* [TEXT SEGMENT]
Since January 2022, we’ve been immersed in Measuring Humanity’s latest project funded by the Arts and Humanities Research Council (AHRC). Active and Creative Communities Arts Development: Social Prescribing, Sustainable Strategic Planning and Breaking Down Barriers across Sectors in North Lanarkshire – now called Art is Everywhere – one of nine place-based Knowledge Exchange awards across the UK.
Place matters. We’re mindful and critical of empty agendas that turn their gaze away from structural and commercial determinants of health.
Art matters. It gives us access to a person’s unique circumstances, their anxieties – often linked to structural and commercial determinants of health – and the strategies they use to defeat distress and push back against the system.
We’re part of an ever-growing movement creatively engaging in place-based work from the bottom-up – working with the most unequal communities in our society – rather than parachuting in from the top-down to make decisions about their towns, environments and services without their equal and active involvement.
Using a range of arts-informed approaches (dance, theatre, photography, film, fine art, murals from upcycled materials, digital art, podcasts and more), Measuring Humanity is co-producing with a range of communities in North Lanarkshire from early years to school children; college students to healthy aging demographics; multiple ethnicities; people in care and others to address inequalities through the arts. Our arts-informed work continues to posit art and creative-relational inquiry as evidence alongside traditional qualitative and quantitative measures of evidence.
More than ever before, we’re creatively connecting with communities in a way that helps us understand the nitty gritty of their realities. In a way that helps us reimagine alternative futures.
We’re now at the stage of creating North Lanarkshire’s first cultural and arts asset map; identifying and celebrating the People and Places that breathe life into the neighbourhoods we’re mapping.
We’re also mapping out the Processes and Power dynamics at play as we try to reflect and represent spaces that resist representation.
With this in mind, I asked a Centre for Creative-Relational Inquiry Research Fellow, Scott Davis, to reflect upon the following questions: What is a map? What can a map do?
Scott Davis – Impact Research Fellow, Centre for Creative-Relational Inquiry
Over the last few years, maps have increasingly occupied my thoughts as to how swiftly they have become an integral part of my everyday life. Whether it’s finding out what stage of the route my next bus has reached or prompting a friend to ping their live location to me at a new haunt they’ve found, I feel part of an increasingly collective desire for us to consistently know where we are situated within our immediate environment.
The need to always understand our spatial relationship between object and subject may feel like a new phenomenon but I suspect this impulse has lain restlessly dormant within us, explorers at heart; now awoken by the technological revolution of our digital age. The democratisation of digital maps – pocket sized, portable GPS systems available to anyone with access to a phone and signal – has carved new possibilities.
Despite this, some of the most satisfying experiences I’ve had have been in the absence of maps, such as embarking on long walks, finding my way through sheer intuition. Whether that be stumbling across hidden enclaves in what I thought was a familiar place or the adrenaline rush of arriving in a new town, with only my wits (and helpful locals) as guides.
This has led me to consider the question as to whether maps have a set of limitations that cannot be overcome?
While a journey on a map can be easily represented by connected pins to a more accurate degree than ever before, it was the advent of enlightenment thinking that mostly informed our present understanding of what a map’s functionality should be. Consequences of scientific and industrial revolutions that triggered fundamental changes within societal relations and our understanding of reality, resulted in maps that were somewhat stripped of their spirituality. The “angels and monsters” removed. Instead we mapped our realities through abstract and functional systems – cartographically depicted with mathematical rigour.

* [DATASET CONTENT]
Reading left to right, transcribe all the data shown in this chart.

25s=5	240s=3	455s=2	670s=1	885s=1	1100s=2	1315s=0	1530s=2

* [WHAT YOU ARE ASKED TO DO] Decide whether each statement agrees with the Art is Everywhere text, giving yes or no and quoting the deciding words: (a) The project is one of nine place-based Knowledge Exchange awards across the UK. (b) The project has been running since January 2023. (c) Scott Davis says some of his most satisfying experiences came while using digital maps. The listing is separate material, unrelated to the Art is Everywhere text.

* [RESPONSE]
(a) Yes: "one of nine place-based Knowledge Exchange awards across the UK"
(b) No: "Since January 2022"
(c) No: "some of the most satisfying experiences I’ve had have been in the absence of maps"